┌──
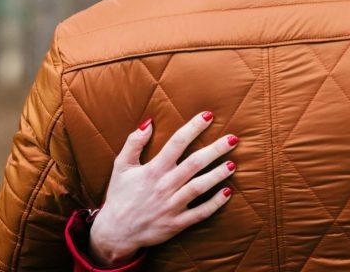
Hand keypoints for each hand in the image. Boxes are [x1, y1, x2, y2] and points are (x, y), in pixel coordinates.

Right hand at [89, 112, 238, 265]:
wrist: (115, 232)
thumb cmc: (120, 195)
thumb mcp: (121, 166)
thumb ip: (133, 143)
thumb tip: (148, 122)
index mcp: (153, 170)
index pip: (176, 143)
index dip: (193, 128)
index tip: (208, 116)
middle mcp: (164, 186)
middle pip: (194, 164)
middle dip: (215, 150)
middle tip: (233, 139)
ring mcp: (172, 206)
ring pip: (199, 187)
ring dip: (217, 175)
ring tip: (233, 164)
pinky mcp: (177, 223)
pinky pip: (200, 213)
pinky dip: (215, 203)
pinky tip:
└──
### About this exercise
Beginning at the line where "wrist: (115, 232)" appears, extract each line through the end of the data above; keep them exact and include nothing else.

### Task solution
wrist: (115, 232)
thumb cmc: (120, 195)
thumb mcp: (121, 166)
thumb ip: (133, 143)
thumb tip: (148, 122)
index mcp: (153, 170)
index pip: (176, 143)
index dip: (193, 128)
index tip: (208, 116)
middle mcp: (164, 186)
middle pip: (194, 164)
middle dip: (215, 150)
middle tip: (233, 139)
ring mcp: (172, 206)
ring pip: (199, 187)
ring dip: (217, 175)
ring tip: (233, 164)
pinky mcp: (177, 223)
pinky pip: (200, 213)
pinky dip: (215, 203)
pinky tip:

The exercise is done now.